• [WORK TO COMPLETE]
Pick out all lines of the entries that include the word "https" and copy them.

• [DATASET EXCERPTS]
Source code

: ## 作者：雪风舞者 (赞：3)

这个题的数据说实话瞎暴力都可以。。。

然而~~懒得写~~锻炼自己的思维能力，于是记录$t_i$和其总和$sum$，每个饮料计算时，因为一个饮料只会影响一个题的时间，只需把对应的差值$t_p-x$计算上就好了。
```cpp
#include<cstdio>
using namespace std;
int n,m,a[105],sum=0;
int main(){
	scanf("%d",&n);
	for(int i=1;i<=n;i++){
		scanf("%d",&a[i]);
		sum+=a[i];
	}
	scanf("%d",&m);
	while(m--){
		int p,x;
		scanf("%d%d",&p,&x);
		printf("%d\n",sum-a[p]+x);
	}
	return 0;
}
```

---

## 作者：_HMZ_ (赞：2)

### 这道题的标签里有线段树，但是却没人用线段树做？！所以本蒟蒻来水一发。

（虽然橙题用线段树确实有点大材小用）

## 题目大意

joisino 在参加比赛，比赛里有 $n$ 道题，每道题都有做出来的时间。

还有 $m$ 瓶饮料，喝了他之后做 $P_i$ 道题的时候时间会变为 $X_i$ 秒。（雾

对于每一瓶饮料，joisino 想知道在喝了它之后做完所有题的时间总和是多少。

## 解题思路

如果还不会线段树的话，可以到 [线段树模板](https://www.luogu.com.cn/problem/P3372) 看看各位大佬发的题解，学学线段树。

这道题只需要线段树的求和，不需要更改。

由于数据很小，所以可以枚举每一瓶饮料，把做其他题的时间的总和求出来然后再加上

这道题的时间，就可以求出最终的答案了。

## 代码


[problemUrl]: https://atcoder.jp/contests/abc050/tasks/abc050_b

• [RESULT OF THIS EXERCISE]
如果还不会线段树的话，可以到 [线段树模板](https://www.luogu.com.cn/problem/P3372) 看看各位大佬发的题解，学学线段树。
[problemUrl]: https://atcoder.jp/contests/abc050/tasks/abc050_b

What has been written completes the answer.